• **WHAT TO DO**: Transcribe, word for word, the line containing "The mixed distribution" and each line following it through the end of the listing below. Omit all other lines.

★ ★ ★

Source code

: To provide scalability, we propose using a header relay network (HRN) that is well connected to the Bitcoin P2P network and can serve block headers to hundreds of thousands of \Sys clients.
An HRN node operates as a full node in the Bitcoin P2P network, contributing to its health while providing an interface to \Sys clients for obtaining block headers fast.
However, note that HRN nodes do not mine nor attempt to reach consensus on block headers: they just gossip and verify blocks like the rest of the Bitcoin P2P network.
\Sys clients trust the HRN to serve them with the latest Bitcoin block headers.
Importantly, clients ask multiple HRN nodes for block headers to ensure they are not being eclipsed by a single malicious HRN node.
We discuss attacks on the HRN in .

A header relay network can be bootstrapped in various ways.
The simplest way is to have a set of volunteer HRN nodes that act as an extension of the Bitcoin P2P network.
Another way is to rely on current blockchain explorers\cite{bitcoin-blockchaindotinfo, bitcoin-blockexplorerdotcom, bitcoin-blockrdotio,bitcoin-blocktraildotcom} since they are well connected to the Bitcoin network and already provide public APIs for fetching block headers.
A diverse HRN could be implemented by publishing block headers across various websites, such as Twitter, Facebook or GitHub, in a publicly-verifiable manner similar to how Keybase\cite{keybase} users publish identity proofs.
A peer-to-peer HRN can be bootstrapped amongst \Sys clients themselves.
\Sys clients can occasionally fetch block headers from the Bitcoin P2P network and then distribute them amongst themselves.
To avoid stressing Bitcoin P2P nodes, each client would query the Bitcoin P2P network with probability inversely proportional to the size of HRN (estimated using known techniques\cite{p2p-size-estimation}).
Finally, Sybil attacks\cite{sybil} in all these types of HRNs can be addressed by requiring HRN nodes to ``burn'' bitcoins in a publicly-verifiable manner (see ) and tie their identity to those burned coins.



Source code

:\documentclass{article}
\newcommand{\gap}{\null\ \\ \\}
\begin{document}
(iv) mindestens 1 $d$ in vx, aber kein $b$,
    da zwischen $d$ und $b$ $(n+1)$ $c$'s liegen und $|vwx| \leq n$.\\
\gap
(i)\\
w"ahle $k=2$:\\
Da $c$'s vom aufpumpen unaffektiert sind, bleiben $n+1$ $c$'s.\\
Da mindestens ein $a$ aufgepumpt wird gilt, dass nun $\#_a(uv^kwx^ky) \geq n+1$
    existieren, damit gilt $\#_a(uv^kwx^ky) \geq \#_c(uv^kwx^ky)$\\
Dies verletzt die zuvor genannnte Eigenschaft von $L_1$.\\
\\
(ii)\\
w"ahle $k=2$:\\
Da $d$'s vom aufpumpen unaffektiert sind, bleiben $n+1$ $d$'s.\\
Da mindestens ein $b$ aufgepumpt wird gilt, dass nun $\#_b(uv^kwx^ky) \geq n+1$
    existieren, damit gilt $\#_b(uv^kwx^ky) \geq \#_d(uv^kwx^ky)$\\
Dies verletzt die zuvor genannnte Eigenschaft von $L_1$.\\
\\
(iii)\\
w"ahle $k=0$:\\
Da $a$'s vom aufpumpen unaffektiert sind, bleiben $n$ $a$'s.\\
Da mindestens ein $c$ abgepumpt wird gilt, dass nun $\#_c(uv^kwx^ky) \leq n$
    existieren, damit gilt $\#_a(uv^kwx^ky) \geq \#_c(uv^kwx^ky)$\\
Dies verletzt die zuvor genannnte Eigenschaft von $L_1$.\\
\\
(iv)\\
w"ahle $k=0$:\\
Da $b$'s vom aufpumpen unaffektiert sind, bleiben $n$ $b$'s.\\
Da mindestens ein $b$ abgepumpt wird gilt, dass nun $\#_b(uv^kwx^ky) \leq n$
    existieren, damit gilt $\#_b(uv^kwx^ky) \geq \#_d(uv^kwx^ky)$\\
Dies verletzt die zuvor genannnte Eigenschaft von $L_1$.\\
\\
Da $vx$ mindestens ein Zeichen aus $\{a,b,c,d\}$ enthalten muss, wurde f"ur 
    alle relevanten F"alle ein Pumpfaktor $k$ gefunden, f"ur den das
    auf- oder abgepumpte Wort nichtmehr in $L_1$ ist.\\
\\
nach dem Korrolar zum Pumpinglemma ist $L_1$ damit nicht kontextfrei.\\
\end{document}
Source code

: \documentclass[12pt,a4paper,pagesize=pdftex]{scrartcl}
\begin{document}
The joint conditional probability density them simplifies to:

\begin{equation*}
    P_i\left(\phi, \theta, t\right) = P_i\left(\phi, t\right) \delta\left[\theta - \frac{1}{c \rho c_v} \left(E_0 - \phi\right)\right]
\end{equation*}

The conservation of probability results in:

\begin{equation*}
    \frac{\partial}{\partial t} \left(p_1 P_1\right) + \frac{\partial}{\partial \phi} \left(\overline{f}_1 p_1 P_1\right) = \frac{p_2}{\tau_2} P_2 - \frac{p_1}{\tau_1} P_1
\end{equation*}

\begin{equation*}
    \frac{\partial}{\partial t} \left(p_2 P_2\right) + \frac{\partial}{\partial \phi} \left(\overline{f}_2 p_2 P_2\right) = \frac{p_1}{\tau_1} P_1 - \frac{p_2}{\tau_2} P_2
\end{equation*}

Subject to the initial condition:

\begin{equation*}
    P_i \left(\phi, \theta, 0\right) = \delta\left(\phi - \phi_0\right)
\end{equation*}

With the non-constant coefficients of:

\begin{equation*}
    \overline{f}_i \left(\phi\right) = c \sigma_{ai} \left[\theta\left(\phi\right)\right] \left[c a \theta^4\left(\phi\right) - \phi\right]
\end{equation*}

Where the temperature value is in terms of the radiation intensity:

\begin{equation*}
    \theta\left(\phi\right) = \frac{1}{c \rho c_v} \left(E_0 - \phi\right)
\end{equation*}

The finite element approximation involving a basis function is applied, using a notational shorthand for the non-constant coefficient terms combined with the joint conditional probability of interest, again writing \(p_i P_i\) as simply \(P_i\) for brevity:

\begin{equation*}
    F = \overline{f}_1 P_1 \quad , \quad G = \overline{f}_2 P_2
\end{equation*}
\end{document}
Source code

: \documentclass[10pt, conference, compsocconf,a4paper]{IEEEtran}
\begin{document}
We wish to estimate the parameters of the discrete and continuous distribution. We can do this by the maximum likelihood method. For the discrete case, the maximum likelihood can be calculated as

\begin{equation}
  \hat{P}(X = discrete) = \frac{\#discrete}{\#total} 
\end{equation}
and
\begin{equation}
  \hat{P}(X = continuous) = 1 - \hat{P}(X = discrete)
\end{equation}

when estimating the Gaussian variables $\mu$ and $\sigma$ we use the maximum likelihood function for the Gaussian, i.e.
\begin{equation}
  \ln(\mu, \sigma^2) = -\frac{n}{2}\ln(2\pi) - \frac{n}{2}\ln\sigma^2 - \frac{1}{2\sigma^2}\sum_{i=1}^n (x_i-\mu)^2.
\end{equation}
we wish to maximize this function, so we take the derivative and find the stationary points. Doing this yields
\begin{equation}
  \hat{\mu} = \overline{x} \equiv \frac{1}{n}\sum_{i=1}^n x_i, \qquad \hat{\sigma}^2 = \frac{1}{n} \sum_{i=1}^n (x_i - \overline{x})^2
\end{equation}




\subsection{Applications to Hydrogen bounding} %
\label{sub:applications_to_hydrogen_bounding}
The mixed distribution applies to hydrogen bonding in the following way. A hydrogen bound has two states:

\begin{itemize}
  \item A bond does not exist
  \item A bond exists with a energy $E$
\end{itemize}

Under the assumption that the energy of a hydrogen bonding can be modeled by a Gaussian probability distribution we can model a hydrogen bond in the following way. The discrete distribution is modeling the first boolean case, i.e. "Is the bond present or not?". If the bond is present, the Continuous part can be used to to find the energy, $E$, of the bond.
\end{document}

★ ★ ★

• **OUTPUT FOR THIS TASK**:
The mixed distribution applies to hydrogen bonding in the following way. A hydrogen bound has two states:

\begin{itemize}
  \item A bond does not exist
  \item A bond exists with a energy $E$
\end{itemize}

Under the assumption that the energy of a hydrogen bonding can be modeled by a Gaussian probability distribution we can model a hydrogen bond in the following way. The discrete distribution is modeling the first boolean case, i.e. "Is the bond present or not?". If the bond is present, the Continuous part can be used to to find the energy, $E$, of the bond.
\end{document}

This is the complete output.